Reproduce the listing word for word, from its first line up to and including the line containing "ムウェアのアップデート方法については、ユーザーマニュアルを".

--- DATA SHOWN ---

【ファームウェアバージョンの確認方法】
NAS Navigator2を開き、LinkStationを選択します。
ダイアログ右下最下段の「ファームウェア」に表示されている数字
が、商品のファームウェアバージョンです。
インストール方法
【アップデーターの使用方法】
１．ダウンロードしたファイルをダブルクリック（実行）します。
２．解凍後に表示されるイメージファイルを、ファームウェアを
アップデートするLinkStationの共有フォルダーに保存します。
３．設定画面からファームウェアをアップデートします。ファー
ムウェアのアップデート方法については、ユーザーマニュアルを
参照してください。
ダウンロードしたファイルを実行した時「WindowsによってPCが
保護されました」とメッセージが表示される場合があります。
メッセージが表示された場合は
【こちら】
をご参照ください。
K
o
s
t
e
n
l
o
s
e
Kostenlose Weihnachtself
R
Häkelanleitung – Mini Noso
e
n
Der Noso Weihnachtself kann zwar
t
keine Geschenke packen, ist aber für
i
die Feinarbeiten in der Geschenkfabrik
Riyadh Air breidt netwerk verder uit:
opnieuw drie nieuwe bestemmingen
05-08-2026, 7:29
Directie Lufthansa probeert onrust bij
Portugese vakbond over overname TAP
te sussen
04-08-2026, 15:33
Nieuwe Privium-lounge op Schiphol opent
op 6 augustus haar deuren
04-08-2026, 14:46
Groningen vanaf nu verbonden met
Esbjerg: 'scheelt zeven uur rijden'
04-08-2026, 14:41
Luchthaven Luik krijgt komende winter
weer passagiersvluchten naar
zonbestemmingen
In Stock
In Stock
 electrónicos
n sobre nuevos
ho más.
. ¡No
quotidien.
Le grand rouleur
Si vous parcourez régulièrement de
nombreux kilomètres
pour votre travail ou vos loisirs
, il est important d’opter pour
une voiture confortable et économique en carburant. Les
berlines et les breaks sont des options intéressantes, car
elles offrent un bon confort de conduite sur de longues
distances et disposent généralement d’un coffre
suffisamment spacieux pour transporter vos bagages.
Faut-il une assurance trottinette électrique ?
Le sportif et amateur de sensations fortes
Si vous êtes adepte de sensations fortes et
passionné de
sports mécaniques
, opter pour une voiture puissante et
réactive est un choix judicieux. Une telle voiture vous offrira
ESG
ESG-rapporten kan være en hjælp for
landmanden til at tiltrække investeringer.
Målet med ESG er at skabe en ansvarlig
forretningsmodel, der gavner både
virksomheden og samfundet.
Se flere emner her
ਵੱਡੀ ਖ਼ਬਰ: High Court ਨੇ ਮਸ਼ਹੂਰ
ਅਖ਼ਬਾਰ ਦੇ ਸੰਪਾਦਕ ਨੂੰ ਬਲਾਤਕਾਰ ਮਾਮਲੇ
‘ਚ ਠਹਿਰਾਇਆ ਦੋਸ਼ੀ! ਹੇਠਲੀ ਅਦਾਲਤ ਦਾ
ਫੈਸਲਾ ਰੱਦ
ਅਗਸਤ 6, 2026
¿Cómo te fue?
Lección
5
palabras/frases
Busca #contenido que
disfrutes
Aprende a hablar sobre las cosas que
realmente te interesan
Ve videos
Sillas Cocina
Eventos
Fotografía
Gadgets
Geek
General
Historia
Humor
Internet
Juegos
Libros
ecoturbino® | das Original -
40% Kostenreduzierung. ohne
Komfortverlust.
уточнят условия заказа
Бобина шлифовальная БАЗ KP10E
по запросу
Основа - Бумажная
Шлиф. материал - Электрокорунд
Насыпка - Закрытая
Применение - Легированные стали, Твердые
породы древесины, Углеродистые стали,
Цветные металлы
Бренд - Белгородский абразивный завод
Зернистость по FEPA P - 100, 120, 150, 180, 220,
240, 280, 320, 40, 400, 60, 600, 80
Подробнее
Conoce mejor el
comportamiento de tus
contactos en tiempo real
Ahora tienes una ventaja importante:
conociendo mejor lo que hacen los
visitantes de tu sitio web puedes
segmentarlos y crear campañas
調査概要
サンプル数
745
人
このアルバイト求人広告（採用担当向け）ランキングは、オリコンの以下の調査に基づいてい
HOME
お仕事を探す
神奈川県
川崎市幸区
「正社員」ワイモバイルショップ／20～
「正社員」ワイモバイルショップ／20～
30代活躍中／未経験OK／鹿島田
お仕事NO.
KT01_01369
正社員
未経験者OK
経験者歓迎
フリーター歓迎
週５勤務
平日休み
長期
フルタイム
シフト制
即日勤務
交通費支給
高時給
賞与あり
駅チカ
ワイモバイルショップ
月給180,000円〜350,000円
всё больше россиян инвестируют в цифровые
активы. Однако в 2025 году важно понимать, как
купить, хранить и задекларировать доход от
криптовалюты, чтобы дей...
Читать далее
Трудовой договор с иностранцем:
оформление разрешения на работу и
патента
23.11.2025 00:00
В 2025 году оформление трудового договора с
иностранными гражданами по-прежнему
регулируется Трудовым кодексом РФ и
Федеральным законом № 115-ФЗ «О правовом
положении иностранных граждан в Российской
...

---

* _TASK RESPONSE_
【ファームウェアバージョンの確認方法】
NAS Navigator2を開き、LinkStationを選択します。
ダイアログ右下最下段の「ファームウェア」に表示されている数字
が、商品のファームウェアバージョンです。
インストール方法
【アップデーターの使用方法】
１．ダウンロードしたファイルをダブルクリック（実行）します。
２．解凍後に表示されるイメージファイルを、ファームウェアを
アップデートするLinkStationの共有フォルダーに保存します。
３．設定画面からファームウェアをアップデートします。ファー
ムウェアのアップデート方法については、ユーザーマニュアルを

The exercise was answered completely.